Das Murnauer Moos stellt als eines der größten zusammenhängenden Moorgebiete Mitteleuropas ein besonderes Habitatmosaik dar. Neben offenen Streuwiesen und Torfmoosen finden sich inselartig eingestreute Gehölzbestände, darunter auch ältere Laubwaldfragmente mit Birke (Betula pendula), Erle (Alnus glutinosa) und vereinzelten Buchen (Fagus sylvatica). Gerade diese Übergangsbereiche mit hoher Feuchtigkeit und abgestorbenem Holz sind für den Weißrückenspecht ökologisch relevant. Eigentlich ist die Art in Mitteleuropa an montane bis subalpine Wälder gebunden, fühlt sich aber im Murnauer Moos offensichtlich sehr wohl. Die Meldungen aus dem Bereich sprechen eine eindeutige Sprache.
Im jahreszeitlichen Kontext zeigt der Weißrückenspecht im Frühjahr ein verstärktes Trommel- und Rufverhalten, das der Revierabgrenzung und Partnerfindung dient. Die Aktivität ist besonders in den Morgenstunden hoch. Mitte April befindet sich die Art typischerweise bereits in der Brutvorbereitungsphase, wobei geeignete Höhlenbäume ausgewählt oder neu gezimmert werden.

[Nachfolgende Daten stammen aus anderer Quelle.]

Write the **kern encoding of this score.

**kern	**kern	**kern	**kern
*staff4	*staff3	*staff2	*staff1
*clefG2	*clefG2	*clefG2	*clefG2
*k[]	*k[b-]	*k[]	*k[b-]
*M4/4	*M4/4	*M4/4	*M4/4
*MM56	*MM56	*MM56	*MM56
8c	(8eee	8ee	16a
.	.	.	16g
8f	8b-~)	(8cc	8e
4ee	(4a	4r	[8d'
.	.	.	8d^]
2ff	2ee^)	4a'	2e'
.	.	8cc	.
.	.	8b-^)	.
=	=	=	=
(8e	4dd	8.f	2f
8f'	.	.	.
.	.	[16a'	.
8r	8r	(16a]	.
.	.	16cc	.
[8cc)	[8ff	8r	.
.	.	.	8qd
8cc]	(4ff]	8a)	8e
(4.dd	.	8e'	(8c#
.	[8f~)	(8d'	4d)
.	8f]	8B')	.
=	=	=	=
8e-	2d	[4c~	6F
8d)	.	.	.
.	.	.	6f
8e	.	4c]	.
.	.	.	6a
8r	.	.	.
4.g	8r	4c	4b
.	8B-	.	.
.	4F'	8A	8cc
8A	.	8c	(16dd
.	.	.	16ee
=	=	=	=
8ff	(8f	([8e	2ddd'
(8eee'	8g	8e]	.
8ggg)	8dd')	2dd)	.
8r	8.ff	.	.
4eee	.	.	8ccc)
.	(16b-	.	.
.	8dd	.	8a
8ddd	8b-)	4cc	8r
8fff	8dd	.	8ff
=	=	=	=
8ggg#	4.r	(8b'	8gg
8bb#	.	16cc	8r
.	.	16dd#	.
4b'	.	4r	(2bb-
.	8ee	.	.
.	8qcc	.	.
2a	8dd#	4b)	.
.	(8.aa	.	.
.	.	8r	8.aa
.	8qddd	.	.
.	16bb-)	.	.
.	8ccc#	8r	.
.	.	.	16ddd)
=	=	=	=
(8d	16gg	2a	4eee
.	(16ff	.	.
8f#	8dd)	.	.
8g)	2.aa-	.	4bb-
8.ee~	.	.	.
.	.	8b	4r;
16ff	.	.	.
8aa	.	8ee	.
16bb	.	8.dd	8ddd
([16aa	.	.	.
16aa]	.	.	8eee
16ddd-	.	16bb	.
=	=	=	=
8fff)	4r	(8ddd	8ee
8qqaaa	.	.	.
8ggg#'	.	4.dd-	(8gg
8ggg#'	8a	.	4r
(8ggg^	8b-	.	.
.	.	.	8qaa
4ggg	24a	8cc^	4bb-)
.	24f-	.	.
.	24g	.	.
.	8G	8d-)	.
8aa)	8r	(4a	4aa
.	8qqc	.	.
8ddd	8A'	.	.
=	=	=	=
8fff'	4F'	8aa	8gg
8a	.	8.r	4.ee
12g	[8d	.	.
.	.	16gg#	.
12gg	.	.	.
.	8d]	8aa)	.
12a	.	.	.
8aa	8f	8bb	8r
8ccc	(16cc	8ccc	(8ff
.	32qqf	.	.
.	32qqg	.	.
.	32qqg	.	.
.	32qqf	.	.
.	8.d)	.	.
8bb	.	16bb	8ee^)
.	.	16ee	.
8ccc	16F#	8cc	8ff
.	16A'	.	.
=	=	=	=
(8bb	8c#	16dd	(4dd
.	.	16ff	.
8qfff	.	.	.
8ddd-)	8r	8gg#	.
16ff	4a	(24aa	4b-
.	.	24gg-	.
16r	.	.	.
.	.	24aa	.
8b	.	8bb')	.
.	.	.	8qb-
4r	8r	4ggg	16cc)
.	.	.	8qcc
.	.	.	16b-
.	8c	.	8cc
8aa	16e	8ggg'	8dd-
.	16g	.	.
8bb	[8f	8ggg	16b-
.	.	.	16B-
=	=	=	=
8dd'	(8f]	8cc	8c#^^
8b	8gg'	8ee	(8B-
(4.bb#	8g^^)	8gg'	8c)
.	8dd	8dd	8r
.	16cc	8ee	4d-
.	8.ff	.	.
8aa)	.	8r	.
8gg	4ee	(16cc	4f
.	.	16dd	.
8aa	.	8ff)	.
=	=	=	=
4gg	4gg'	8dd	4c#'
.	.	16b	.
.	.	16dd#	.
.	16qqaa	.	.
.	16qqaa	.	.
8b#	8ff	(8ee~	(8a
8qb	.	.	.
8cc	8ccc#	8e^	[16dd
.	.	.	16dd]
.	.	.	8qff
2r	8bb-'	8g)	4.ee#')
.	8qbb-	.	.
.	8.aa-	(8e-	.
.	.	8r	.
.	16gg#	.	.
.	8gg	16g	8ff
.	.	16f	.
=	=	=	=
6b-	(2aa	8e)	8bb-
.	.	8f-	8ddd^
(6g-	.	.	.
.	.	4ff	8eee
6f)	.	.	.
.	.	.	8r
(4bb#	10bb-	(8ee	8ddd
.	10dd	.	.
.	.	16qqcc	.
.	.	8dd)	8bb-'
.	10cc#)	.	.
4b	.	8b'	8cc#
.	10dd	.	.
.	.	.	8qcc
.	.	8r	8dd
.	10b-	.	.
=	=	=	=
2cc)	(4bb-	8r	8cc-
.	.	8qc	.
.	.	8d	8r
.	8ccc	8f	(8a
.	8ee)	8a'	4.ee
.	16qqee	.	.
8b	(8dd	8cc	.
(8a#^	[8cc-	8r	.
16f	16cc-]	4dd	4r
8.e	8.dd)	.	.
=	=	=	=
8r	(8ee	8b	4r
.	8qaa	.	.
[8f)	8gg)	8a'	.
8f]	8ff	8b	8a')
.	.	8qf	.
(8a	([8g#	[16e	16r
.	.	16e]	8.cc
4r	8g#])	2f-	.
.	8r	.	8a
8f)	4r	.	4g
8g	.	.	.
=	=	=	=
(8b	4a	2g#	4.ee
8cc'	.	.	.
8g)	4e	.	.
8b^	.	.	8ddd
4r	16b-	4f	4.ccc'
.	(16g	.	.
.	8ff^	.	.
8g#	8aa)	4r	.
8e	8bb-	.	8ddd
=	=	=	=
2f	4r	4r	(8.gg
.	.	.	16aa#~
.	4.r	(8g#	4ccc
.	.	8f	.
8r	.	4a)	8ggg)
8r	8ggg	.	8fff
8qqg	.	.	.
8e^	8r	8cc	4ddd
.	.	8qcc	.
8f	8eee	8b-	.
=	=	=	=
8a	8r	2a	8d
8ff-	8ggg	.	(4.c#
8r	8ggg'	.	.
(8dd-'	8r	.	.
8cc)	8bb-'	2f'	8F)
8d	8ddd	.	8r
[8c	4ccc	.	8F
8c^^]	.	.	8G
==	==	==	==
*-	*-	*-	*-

Die intensive Bearbeitung von morschem Holz, wie ich sie beobachte, steht häufig im Zusammenhang mit Nahrungssuche, kann aber auch der Höhlenanlage dienen.
Innerhalb des Murnauer Mooses sind die besten Beobachtungsbereiche jene Randzonen, in denen sich feuchte Waldstücke mit hohem Totholzanteil befinden. Besonders erfolgversprechend sind ruhig gelegene Wegeabschnitte mit geringer Frequentierung sowie Bereiche mit abgestorbenen Stämmen und stehendem Totholz. Geduld und ein geschultes Gehör sind entscheidend, da die Art oft eher akustisch als visuell entdeckt wird.
Das gilt besonders für die bayrischen Alpen. Auch in Österreich ist der Weißrückenspecht zu Hause und findet dort noch mehr Gebiete, die ihm von der Naturausstattung zusagen. Umso weiter man nach Osten – teils auch nach Südosten kommt – desto „einfacher“ wird es, ihn zu sehen und zu fotografieren. So war ich mit einem Paar des Weißrückenspechtes in der Slowakei sehr erfolgreich. In Estland zum Beispiel ist der Weißrückenspecht häufiger als der Buntspecht zu sehen. Dort findet man ihn auch in alten Parks.